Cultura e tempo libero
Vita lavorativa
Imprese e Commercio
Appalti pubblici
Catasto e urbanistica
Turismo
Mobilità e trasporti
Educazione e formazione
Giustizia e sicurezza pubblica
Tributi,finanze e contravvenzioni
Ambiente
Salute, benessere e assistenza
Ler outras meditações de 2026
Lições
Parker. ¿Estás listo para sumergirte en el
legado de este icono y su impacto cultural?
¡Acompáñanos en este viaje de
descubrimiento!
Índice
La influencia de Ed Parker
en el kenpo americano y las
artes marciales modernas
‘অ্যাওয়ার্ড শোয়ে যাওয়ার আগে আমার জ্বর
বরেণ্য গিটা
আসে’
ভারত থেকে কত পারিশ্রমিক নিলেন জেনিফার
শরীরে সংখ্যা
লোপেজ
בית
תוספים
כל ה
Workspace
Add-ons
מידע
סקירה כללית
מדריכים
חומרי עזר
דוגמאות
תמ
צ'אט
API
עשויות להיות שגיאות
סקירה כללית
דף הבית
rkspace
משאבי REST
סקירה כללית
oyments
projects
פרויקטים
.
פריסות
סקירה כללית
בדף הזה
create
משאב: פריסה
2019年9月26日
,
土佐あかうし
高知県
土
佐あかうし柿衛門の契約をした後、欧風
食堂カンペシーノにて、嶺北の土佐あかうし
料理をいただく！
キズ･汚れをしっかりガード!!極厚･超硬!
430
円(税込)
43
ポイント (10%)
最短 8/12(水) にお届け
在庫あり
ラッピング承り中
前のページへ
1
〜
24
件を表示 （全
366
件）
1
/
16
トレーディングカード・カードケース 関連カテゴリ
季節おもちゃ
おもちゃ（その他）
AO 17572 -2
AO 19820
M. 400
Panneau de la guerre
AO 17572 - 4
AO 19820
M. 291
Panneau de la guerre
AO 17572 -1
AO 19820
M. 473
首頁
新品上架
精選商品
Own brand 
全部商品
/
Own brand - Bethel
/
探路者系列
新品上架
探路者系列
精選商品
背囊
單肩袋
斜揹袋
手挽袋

-------

The problem -> For this exercise, all the data must be repeated exactly.

Finished exercise ->
Cultura e tempo libero
Vita lavorativa
Imprese e Commercio
Appalti pubblici
Catasto e urbanistica
Turismo
Mobilità e trasporti
Educazione e formazione
Giustizia e sicurezza pubblica
Tributi,finanze e contravvenzioni
Ambiente
Salute, benessere e assistenza
Ler outras meditações de 2026
Lições
Parker. ¿Estás listo para sumergirte en el
legado de este icono y su impacto cultural?
¡Acompáñanos en este viaje de
descubrimiento!
Índice
La influencia de Ed Parker
en el kenpo americano y las
artes marciales modernas
‘অ্যাওয়ার্ড শোয়ে যাওয়ার আগে আমার জ্বর
বরেণ্য গিটা
আসে’
ভারত থেকে কত পারিশ্রমিক নিলেন জেনিফার
শরীরে সংখ্যা
লোপেজ
בית
תוספים
כל ה
Workspace
Add-ons
מידע
סקירה כללית
מדריכים
חומרי עזר
דוגמאות
תמ
צ'אט
API
עשויות להיות שגיאות
סקירה כללית
דף הבית
rkspace
משאבי REST
סקירה כללית
oyments
projects
פרויקטים
.
פריסות
סקירה כללית
בדף הזה
create
משאב: פריסה
2019年9月26日
,
土佐あかうし
高知県
土
佐あかうし柿衛門の契約をした後、欧風
食堂カンペシーノにて、嶺北の土佐あかうし
料理をいただく！
キズ･汚れをしっかりガード!!極厚･超硬!
430
円(税込)
43
ポイント (10%)
最短 8/12(水) にお届け
在庫あり
ラッピング承り中
前のページへ
1
〜
24
件を表示 （全
366
件）
1
/
16
トレーディングカード・カードケース 関連カテゴリ
季節おもちゃ
おもちゃ（その他）
AO 17572 -2
AO 19820
M. 400
Panneau de la guerre
AO 17572 - 4
AO 19820
M. 291
Panneau de la guerre
AO 17572 -1
AO 19820
M. 473
首頁
新品上架
精選商品
Own brand 
全部商品
/
Own brand - Bethel
/
探路者系列
新品上架
探路者系列
精選商品
背囊
單肩袋
斜揹袋
手挽袋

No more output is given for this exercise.